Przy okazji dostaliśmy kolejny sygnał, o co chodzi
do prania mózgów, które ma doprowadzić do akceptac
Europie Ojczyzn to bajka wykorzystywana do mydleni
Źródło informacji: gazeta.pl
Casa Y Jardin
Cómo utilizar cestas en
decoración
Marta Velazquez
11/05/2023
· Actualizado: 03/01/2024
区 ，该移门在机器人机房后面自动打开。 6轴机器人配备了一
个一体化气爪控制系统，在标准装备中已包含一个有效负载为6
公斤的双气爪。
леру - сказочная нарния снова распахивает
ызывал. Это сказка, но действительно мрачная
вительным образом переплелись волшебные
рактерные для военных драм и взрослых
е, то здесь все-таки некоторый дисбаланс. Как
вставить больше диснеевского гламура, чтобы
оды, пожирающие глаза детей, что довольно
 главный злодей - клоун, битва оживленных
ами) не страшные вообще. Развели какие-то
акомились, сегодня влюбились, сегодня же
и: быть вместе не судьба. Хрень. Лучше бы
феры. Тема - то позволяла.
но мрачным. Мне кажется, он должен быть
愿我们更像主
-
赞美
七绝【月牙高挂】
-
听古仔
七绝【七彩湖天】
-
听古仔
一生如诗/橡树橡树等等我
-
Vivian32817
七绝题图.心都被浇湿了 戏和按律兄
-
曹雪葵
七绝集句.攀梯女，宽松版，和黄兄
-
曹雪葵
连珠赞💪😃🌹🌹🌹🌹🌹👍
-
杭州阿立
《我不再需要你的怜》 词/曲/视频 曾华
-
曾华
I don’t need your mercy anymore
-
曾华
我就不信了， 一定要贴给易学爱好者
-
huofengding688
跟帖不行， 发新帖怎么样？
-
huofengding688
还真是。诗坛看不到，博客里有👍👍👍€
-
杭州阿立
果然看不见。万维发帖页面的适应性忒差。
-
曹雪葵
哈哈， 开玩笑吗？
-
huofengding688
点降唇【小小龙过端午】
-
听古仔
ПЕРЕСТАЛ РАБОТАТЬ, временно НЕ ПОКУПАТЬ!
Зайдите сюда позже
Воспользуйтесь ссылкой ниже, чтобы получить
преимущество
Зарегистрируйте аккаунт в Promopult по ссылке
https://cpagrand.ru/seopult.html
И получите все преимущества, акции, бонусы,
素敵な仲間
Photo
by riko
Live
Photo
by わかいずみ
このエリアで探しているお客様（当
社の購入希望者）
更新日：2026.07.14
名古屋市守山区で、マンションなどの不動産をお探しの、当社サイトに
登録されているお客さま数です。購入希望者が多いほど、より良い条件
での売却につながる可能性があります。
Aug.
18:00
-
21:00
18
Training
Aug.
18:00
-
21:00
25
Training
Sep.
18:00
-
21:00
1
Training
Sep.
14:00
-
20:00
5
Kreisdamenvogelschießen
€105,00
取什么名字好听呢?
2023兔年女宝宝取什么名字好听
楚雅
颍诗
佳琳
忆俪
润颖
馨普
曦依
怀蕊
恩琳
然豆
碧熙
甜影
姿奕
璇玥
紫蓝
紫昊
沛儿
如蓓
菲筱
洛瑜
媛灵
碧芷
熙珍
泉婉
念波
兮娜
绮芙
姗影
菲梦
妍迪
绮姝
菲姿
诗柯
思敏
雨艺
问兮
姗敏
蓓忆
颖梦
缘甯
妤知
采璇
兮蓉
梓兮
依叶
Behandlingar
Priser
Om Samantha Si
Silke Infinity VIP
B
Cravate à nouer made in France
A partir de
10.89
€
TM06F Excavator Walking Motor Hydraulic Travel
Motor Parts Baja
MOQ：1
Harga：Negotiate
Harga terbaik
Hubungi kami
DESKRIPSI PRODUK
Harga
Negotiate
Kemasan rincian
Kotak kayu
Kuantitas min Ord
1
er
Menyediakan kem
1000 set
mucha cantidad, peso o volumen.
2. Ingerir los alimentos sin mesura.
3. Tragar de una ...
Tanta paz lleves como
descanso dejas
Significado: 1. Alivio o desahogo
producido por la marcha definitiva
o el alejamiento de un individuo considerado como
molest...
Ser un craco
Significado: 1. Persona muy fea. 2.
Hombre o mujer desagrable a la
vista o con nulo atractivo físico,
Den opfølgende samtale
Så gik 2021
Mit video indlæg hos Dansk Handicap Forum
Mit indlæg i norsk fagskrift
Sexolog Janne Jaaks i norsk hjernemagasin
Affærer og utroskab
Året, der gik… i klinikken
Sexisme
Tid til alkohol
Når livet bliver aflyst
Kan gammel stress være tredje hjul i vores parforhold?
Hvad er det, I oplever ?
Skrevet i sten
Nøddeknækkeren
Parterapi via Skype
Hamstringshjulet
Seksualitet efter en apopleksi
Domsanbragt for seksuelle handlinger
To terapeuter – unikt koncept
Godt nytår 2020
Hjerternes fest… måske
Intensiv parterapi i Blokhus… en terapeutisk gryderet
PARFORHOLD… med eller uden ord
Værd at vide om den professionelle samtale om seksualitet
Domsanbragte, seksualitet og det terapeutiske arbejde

────

▶ [Work instruction] Reproduce every line of the records above, character for character and in the same order.

▶ [Output of the task]
Przy okazji dostaliśmy kolejny sygnał, o co chodzi
do prania mózgów, które ma doprowadzić do akceptac
Europie Ojczyzn to bajka wykorzystywana do mydleni
Źródło informacji: gazeta.pl
Casa Y Jardin
Cómo utilizar cestas en
decoración
Marta Velazquez
11/05/2023
· Actualizado: 03/01/2024
区 ，该移门在机器人机房后面自动打开。 6轴机器人配备了一
个一体化气爪控制系统，在标准装备中已包含一个有效负载为6
公斤的双气爪。
леру - сказочная нарния снова распахивает
ызывал. Это сказка, но действительно мрачная
вительным образом переплелись волшебные
рактерные для военных драм и взрослых
е, то здесь все-таки некоторый дисбаланс. Как
вставить больше диснеевского гламура, чтобы
оды, пожирающие глаза детей, что довольно
 главный злодей - клоун, битва оживленных
ами) не страшные вообще. Развели какие-то
акомились, сегодня влюбились, сегодня же
и: быть вместе не судьба. Хрень. Лучше бы
феры. Тема - то позволяла.
но мрачным. Мне кажется, он должен быть
愿我们更像主
-
赞美
七绝【月牙高挂】
-
听古仔
七绝【七彩湖天】
-
听古仔
一生如诗/橡树橡树等等我
-
Vivian32817
七绝题图.心都被浇湿了 戏和按律兄
-
曹雪葵
七绝集句.攀梯女，宽松版，和黄兄
-
曹雪葵
连珠赞💪😃🌹🌹🌹🌹🌹👍
-
杭州阿立
《我不再需要你的怜》 词/曲/视频 曾华
-
曾华
I don’t need your mercy anymore
-
曾华
我就不信了， 一定要贴给易学爱好者
-
huofengding688
跟帖不行， 发新帖怎么样？
-
huofengding688
还真是。诗坛看不到，博客里有👍👍👍€
-
杭州阿立
果然看不见。万维发帖页面的适应性忒差。
-
曹雪葵
哈哈， 开玩笑吗？
-
huofengding688
点降唇【小小龙过端午】
-
听古仔
ПЕРЕСТАЛ РАБОТАТЬ, временно НЕ ПОКУПАТЬ!
Зайдите сюда позже
Воспользуйтесь ссылкой ниже, чтобы получить
преимущество
Зарегистрируйте аккаунт в Promopult по ссылке
https://cpagrand.ru/seopult.html
И получите все преимущества, акции, бонусы,
素敵な仲間
Photo
by riko
Live
Photo
by わかいずみ
このエリアで探しているお客様（当
社の購入希望者）
更新日：2026.07.14
名古屋市守山区で、マンションなどの不動産をお探しの、当社サイトに
登録されているお客さま数です。購入希望者が多いほど、より良い条件
での売却につながる可能性があります。
Aug.
18:00
-
21:00
18
Training
Aug.
18:00
-
21:00
25
Training
Sep.
18:00
-
21:00
1
Training
Sep.
14:00
-
20:00
5
Kreisdamenvogelschießen
€105,00
取什么名字好听呢?
2023兔年女宝宝取什么名字好听
楚雅
颍诗
佳琳
忆俪
润颖
馨普
曦依
怀蕊
恩琳
然豆
碧熙
甜影
姿奕
璇玥
紫蓝
紫昊
沛儿
如蓓
菲筱
洛瑜
媛灵
碧芷
熙珍
泉婉
念波
兮娜
绮芙
姗影
菲梦
妍迪
绮姝
菲姿
诗柯
思敏
雨艺
问兮
姗敏
蓓忆
颖梦
缘甯
妤知
采璇
兮蓉
梓兮
依叶
Behandlingar
Priser
Om Samantha Si
Silke Infinity VIP
B
Cravate à nouer made in France
A partir de
10.89
€
TM06F Excavator Walking Motor Hydraulic Travel
Motor Parts Baja
MOQ：1
Harga：Negotiate
Harga terbaik
Hubungi kami
DESKRIPSI PRODUK
Harga
Negotiate
Kemasan rincian
Kotak kayu
Kuantitas min Ord
1
er
Menyediakan kem
1000 set
mucha cantidad, peso o volumen.
2. Ingerir los alimentos sin mesura.
3. Tragar de una ...
Tanta paz lleves como
descanso dejas
Significado: 1. Alivio o desahogo
producido por la marcha definitiva
o el alejamiento de un individuo considerado como
molest...
Ser un craco
Significado: 1. Persona muy fea. 2.
Hombre o mujer desagrable a la
vista o con nulo atractivo físico,
Den opfølgende samtale
Så gik 2021
Mit video indlæg hos Dansk Handicap Forum
Mit indlæg i norsk fagskrift
Sexolog Janne Jaaks i norsk hjernemagasin
Affærer og utroskab
Året, der gik… i klinikken
Sexisme
Tid til alkohol
Når livet bliver aflyst
Kan gammel stress være tredje hjul i vores parforhold?
Hvad er det, I oplever ?
Skrevet i sten
Nøddeknækkeren
Parterapi via Skype
Hamstringshjulet
Seksualitet efter en apopleksi
Domsanbragt for seksuelle handlinger
To terapeuter – unikt koncept
Godt nytår 2020
Hjerternes fest… måske
Intensiv parterapi i Blokhus… en terapeutisk gryderet
PARFORHOLD… med eller uden ord
Værd at vide om den professionelle samtale om seksualitet
Domsanbragte, seksualitet og det terapeutiske arbejde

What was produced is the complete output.